(Illustration by DonkeyHotey via Flickr)

On a national level, the November election will be the most important in four years. But for St. Louisans, the primary election Tuesday (Aug. 7) was also a big deal. Or as it was aptly written by University of Missouri–St. Louis political scientist Terry Jones in a St. Louis Beacon commentary last week, “If you want to decide who would best serve your views in the U.S. House of Representatives or Missouri General Assembly, don’t wait until November.”

Jones, the chair of the Department of Political Science, pointed out that the winners of the aforementioned races wouldn’t become official until after the fall election, but a win in August pretty much meant a win in November.

“August primary elections once determined the contenders for the final choice in November,” Jones wrote in the Beacon. “It was how Democratic and Republic voters chose who would best represent their respective political teams. But as legislative districts have become less competitive, primaries are the de facto general election.”

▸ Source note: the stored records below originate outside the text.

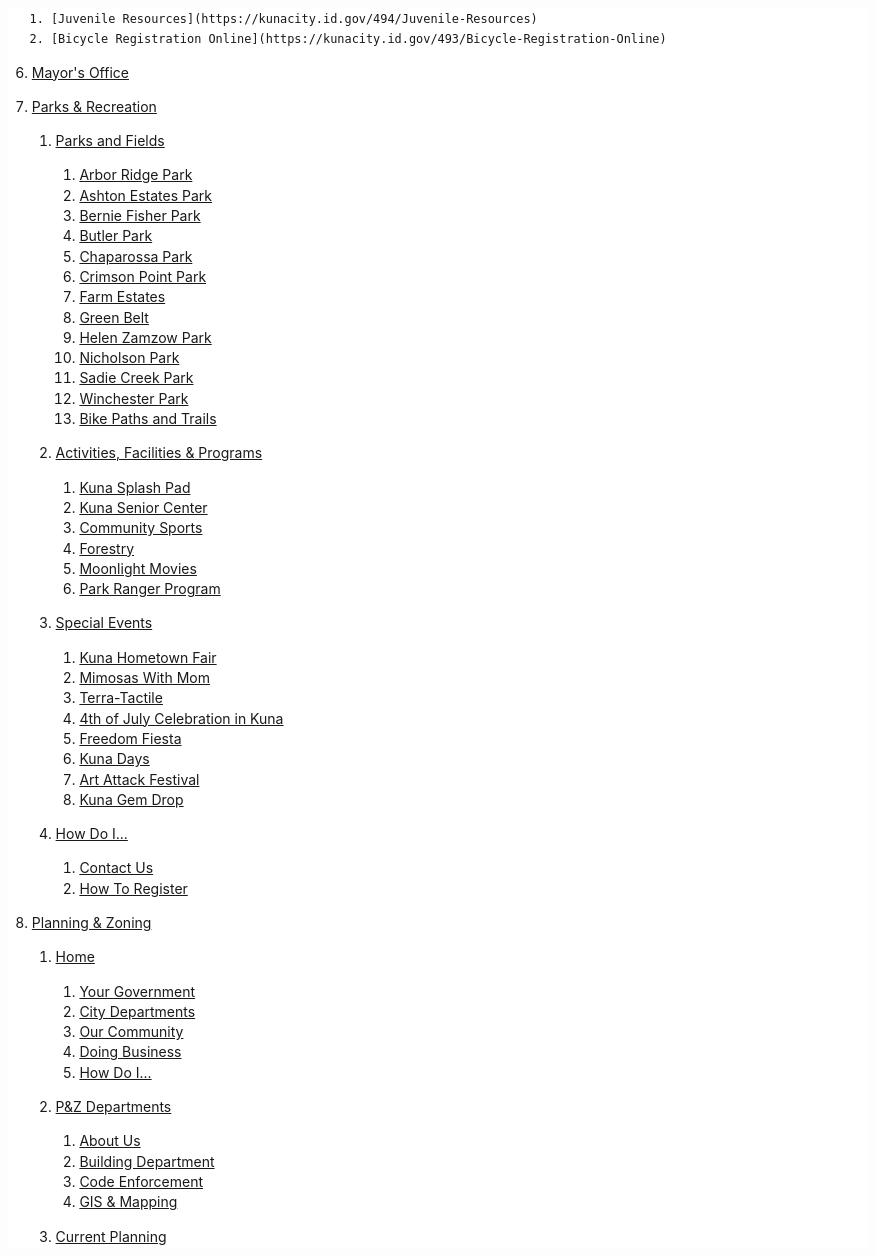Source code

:        1. [Juvenile Resources](https://kunacity.id.gov/494/Juvenile-Resources)
       2. [Bicycle Registration Online](https://kunacity.id.gov/493/Bicycle-Registration-Online)
   06. [Mayor's Office](https://kunacity.id.gov/620)
   07. [Parks &amp; Recreation](https://kunacity.id.gov/618/Parks-Recreation)
       
       1. [Parks and Fields](https://kunacity.id.gov/413/Parks-and-Fields)
          
          01. [Arbor Ridge Park](https://kunacity.id.gov/235/Arbor-Ridge-Park)
          02. [Ashton Estates Park](https://kunacity.id.gov/604/Ashton-Estates-Park)
          03. [Bernie Fisher Park](https://kunacity.id.gov/221/Bernie-Fisher-Park)
          04. [Butler Park](https://kunacity.id.gov/231/Butler-Park)
          05. [Chaparossa Park](https://kunacity.id.gov/237/Chaparossa-Park)
          06. [Crimson Point Park](https://kunacity.id.gov/238/Crimson-Point-Park)
          07. [Farm Estates](https://kunacity.id.gov/236/Farm-Estates)
          08. [Green Belt](https://kunacity.id.gov/239/Green-Belt)
          09. [Helen Zamzow Park](https://kunacity.id.gov/605/Helen-Zamzow-Park)
          10. [Nicholson Park](https://kunacity.id.gov/233/Nicholson-Park)
          11. [Sadie Creek Park](https://kunacity.id.gov/234/Sadie-Creek-Park)
          12. [Winchester Park](https://kunacity.id.gov/232/Winchester-Park)
          13. [Bike Paths and Trails](https://kunacity.id.gov/276/Bike-Paths-and-Trails)
       2. [Activities, Facilities &amp; Programs](https://kunacity.id.gov/600/Activities-Facilities-Programs)
          
          1. [Kuna Splash Pad](https://kunacity.id.gov/114/Kuna-Splash-Pad)
          2. [Kuna Senior Center](https://kunacity.id.gov/265/Kuna-Senior-Center)
          3. [Community Sports](https://kunacity.id.gov/566/Community-Sports)
          4. [Forestry](https://kunacity.id.gov/105/Forestry)
          5. [Moonlight Movies](https://kunacity.id.gov/557/Moonlight-Movies)
          6. [Park Ranger Program](https://kunacity.id.gov/558/Park-Ranger-Program)
       3. [Special Events](https://kunacity.id.gov/555/Special-Events)
          
          1. [Kuna Hometown Fair](https://kunacity.id.gov/556/Kuna-Hometown-Fair)
          2. [Mimosas With Mom](https://kunacity.id.gov/562/Mimosas-With-Mom)
          3. [Terra-Tactile](https://kunacity.id.gov/565/Terra-Tactile)
          4. [4th of July Celebration in Kuna](https://kunacity.id.gov/561/4th-of-July-Celebration-in-Kuna)
          5. [Freedom Fiesta](https://kunacity.id.gov/559/Freedom-Fiesta)
          6. [Kuna Days](https://kunacity.id.gov/569/Kuna-Days)
          7. [Art Attack Festival](https://kunacity.id.gov/560/Art-Attack-Festival)
          8. [Kuna Gem Drop](https://kunacity.id.gov/574/Kuna-Gem-Drop)
       4. [How Do I...](https://kunacity.id.gov/602/How-Do-I)
          
          1. [Contact Us](https://kunacity.id.gov/Directory.aspx?DID=4)
          2. [How To Register](https://kunacity.id.gov/480/How-To-Register)
   08. [Planning &amp; Zoning](https://kunacity.id.gov/619/Planning-Zoning)
       
       1. [Home](https://kunacity.id.gov/1/Home)
          
          1. [Your Government](https://kunacity.id.gov/203/Your-Government)
          2. [City Departments](https://kunacity.id.gov/94/City-Departments)
          3. [Our Community](https://kunacity.id.gov/190/Our-Community)
          4. [Doing Business](https://kunacity.id.gov/144/Doing-Business)
          5. [How Do I...](https://kunacity.id.gov/152/How-Do-I)
       2. [P&amp;Z Departments](https://kunacity.id.gov/595/PZ-Departments)
          
          1. [About Us](https://kunacity.id.gov/398/About-Us)
          2. [Building Department](https://kunacity.id.gov/119/Building-Department)
          3. [Code Enforcement](https://kunacity.id.gov/121/Code-Enforcement)
          4. [GIS &amp; Mapping](https://kunacity.id.gov/106/GIS-Mapping)
       3. [Current Planning](https://kunacity.id.gov/597/Current-Planning)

UMSL political scientists fielded numerous media inquiries before and after Tuesday’s election to help make sense of the races and results.

The day after the polls closed, Dave Robertson, Curators’ Teaching Professor of Political Science, weighed in on KMOX (1120 AM) and said the clear national story was Todd Akin’s win to earn the Republican nomination to challenge Democratic incumbent Sen. Claire McCaskill

“Akin was able to win a lot of votes in the St. Louis area,” Robertson told KMOX. “That was a little bit of a surprise to me. I thought (John) Brunner and Akin would pretty much split the vote.”

Robertson said the public prayer amendment pulled people to the polls and likely helped Akin. About a million people cast their vote on the issue. And while the race for the GOP nomination wasn’t as close as Robertson had thought, he predicted in The Washington Post that McCaskill would be viewed as the underdog this fall. He also spoke with The Kansas City (Mo.) Star about the forthcoming Akin-McCaskill race.

The political scientists were less surprised by the outcome of the Lacy Clay-Russ Carnahan race, which pitted the two Democrat congressmen against one another in the newly consolidated St. Louis congressional districts. Clay was the winner.

“The redrawn 1st Congressional District was still largely the old 1st Congressional District,” Jones said on KTVI (Channel 2). “So the contest was taking place on Congressman Clay’s home turf.”

In addition, Lana Stein, professor emeritus of political science, was quoted in the St. Louis Post-Dispatch about Clay’s primary win.

Robertson also discussed the election results on KSDK (Channel 5) and St. Louis Public Radio | 90.7 KWMU. All three of the political scientists provided the media and public with insight of the races and issues on the ballot prior to the election, including a St. Louis Post-Dispatch article on the prayer amendment. It featured quotes from David Kimball, associate professor of political science, and also ran in USA Today and the Washington Post.